▶ _ACTION ITEM_:
Print out the data precisely as it appears here, with no pictures.
Start of Block
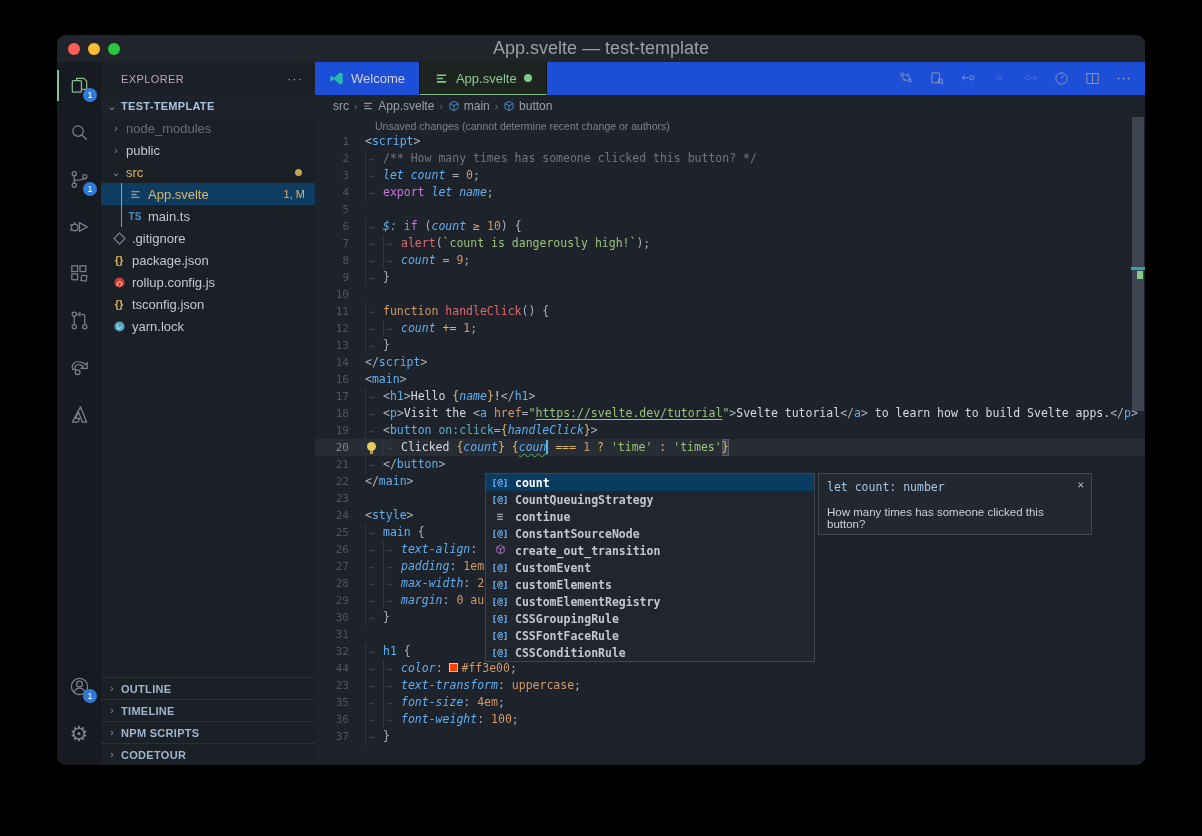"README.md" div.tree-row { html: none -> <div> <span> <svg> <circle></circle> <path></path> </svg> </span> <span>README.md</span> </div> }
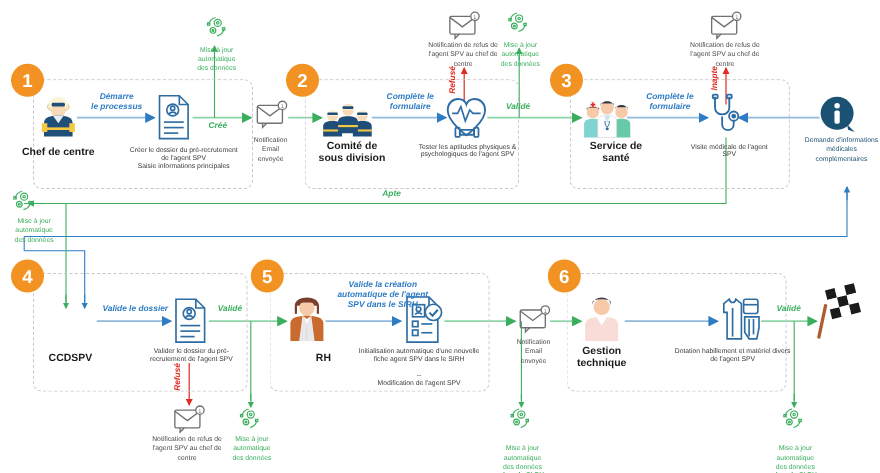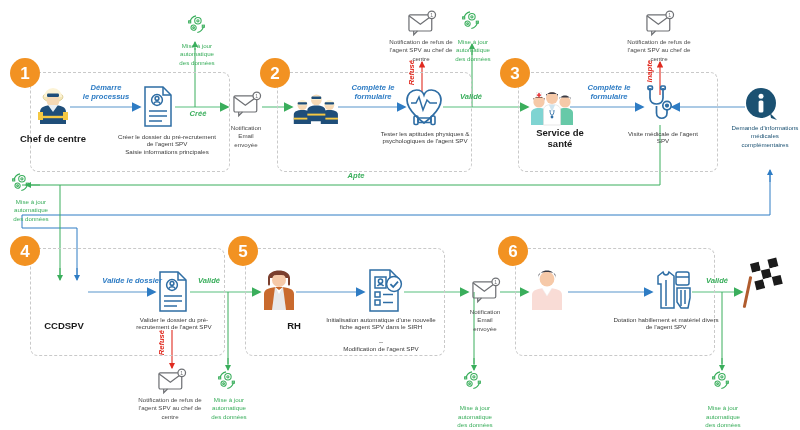"Comité de" div.tx { html: none -> <div> <div>Comité de</div> <div>sous division</div> </div> }
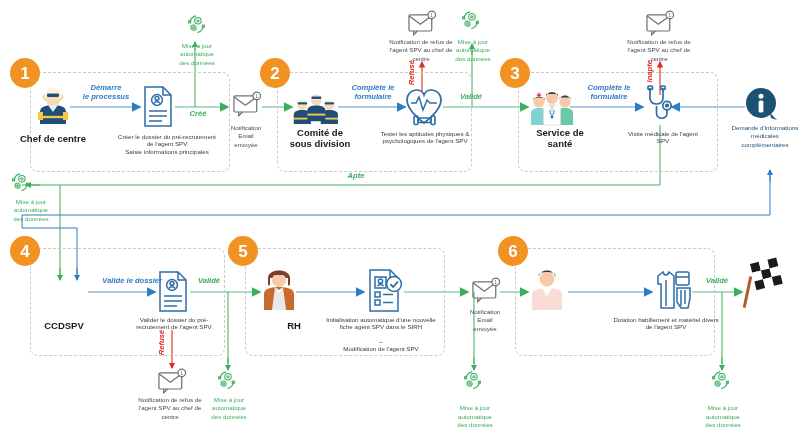"Valide la création" div.tx { html: none -> <div>Valide la création automatique de l'agent SPV dans le SIRH</div> }
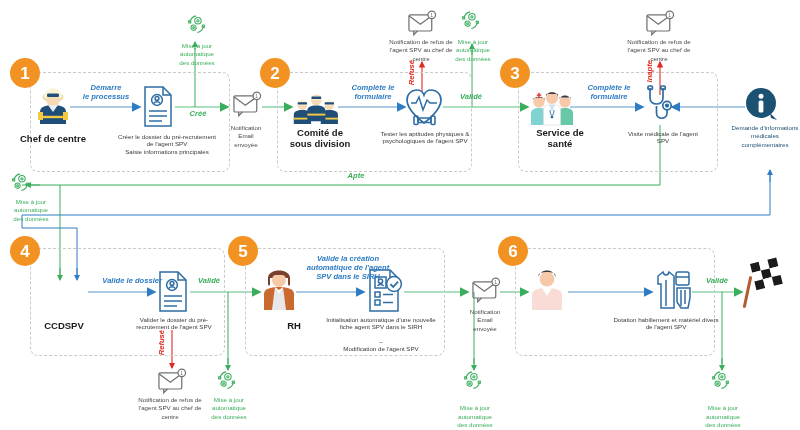"Valide le dossier" div.tx { text-align: right -> none }
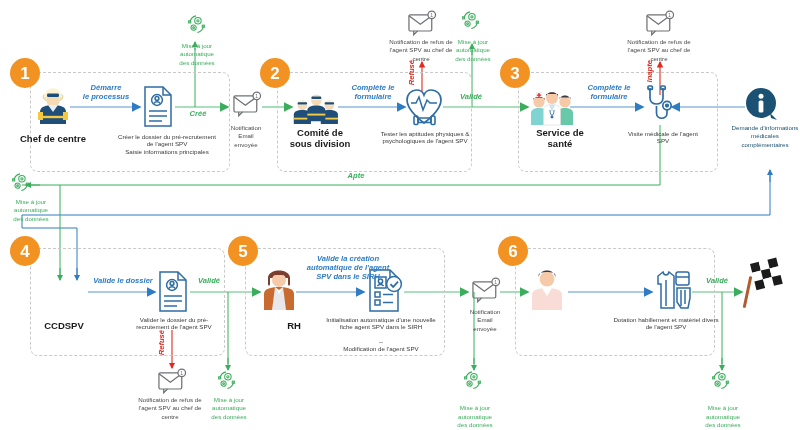"Gestion" div.tx { html: none -> <div> <div>Gestion</div> <div>technique</div> </div> }
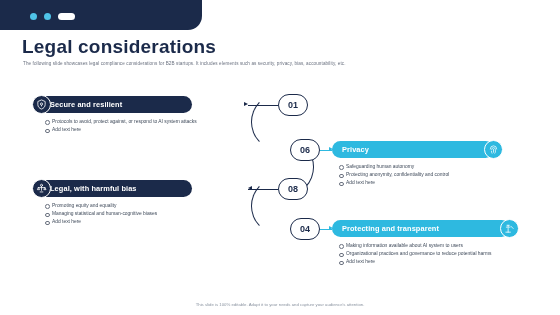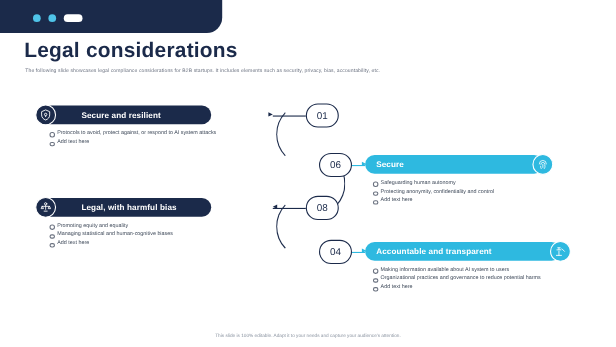"Secure and resilient" .pill { padding-left: 36px -> 12px }
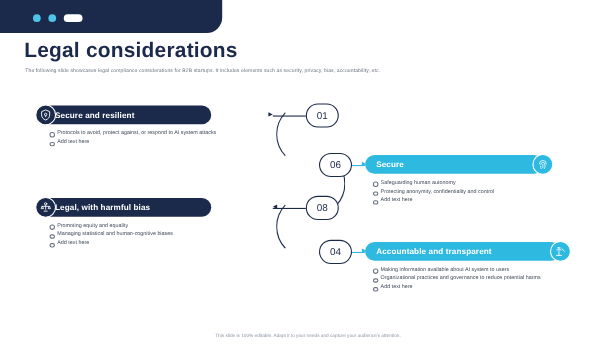"01" .num-badge { font-weight: normal -> bold }
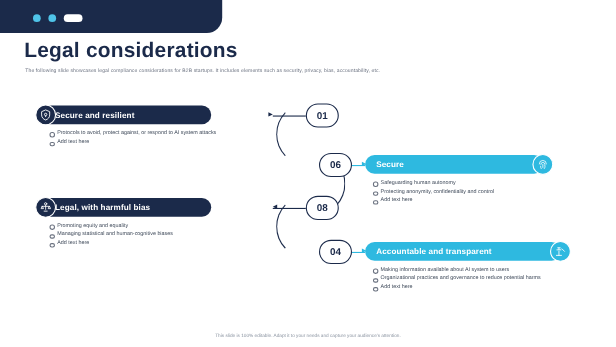"Secure" div.pill { text: Secure -> Privacy }
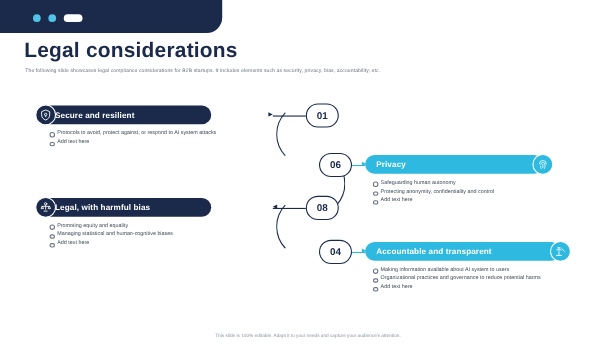"Accountable and transparent" div.pill { text: Accountable -> Protecting }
End of Block
▶ _EXPECTED ANSWER_:
"README.md" div.tree-row { html: none -> <div> <span> <svg> <circle></circle> <path></path> </svg> </span> <span>README.md</span> </div> }
"Comité de" div.tx { html: none -> <div> <div>Comité de</div> <div>sous division</div> </div> }
"Valide la création" div.tx { html: none -> <div>Valide la création automatique de l'agent SPV dans le SIRH</div> }
"Valide le dossier" div.tx { text-align: right -> none }
"Gestion" div.tx { html: none -> <div> <div>Gestion</div> <div>technique</div> </div> }
"Secure and resilient" .pill { padding-left: 36px -> 12px }
"01" .num-badge { font-weight: normal -> bold }
"Secure" div.pill { text: Secure -> Privacy }
"Accountable and transparent" div.pill { text: Accountable -> Protecting }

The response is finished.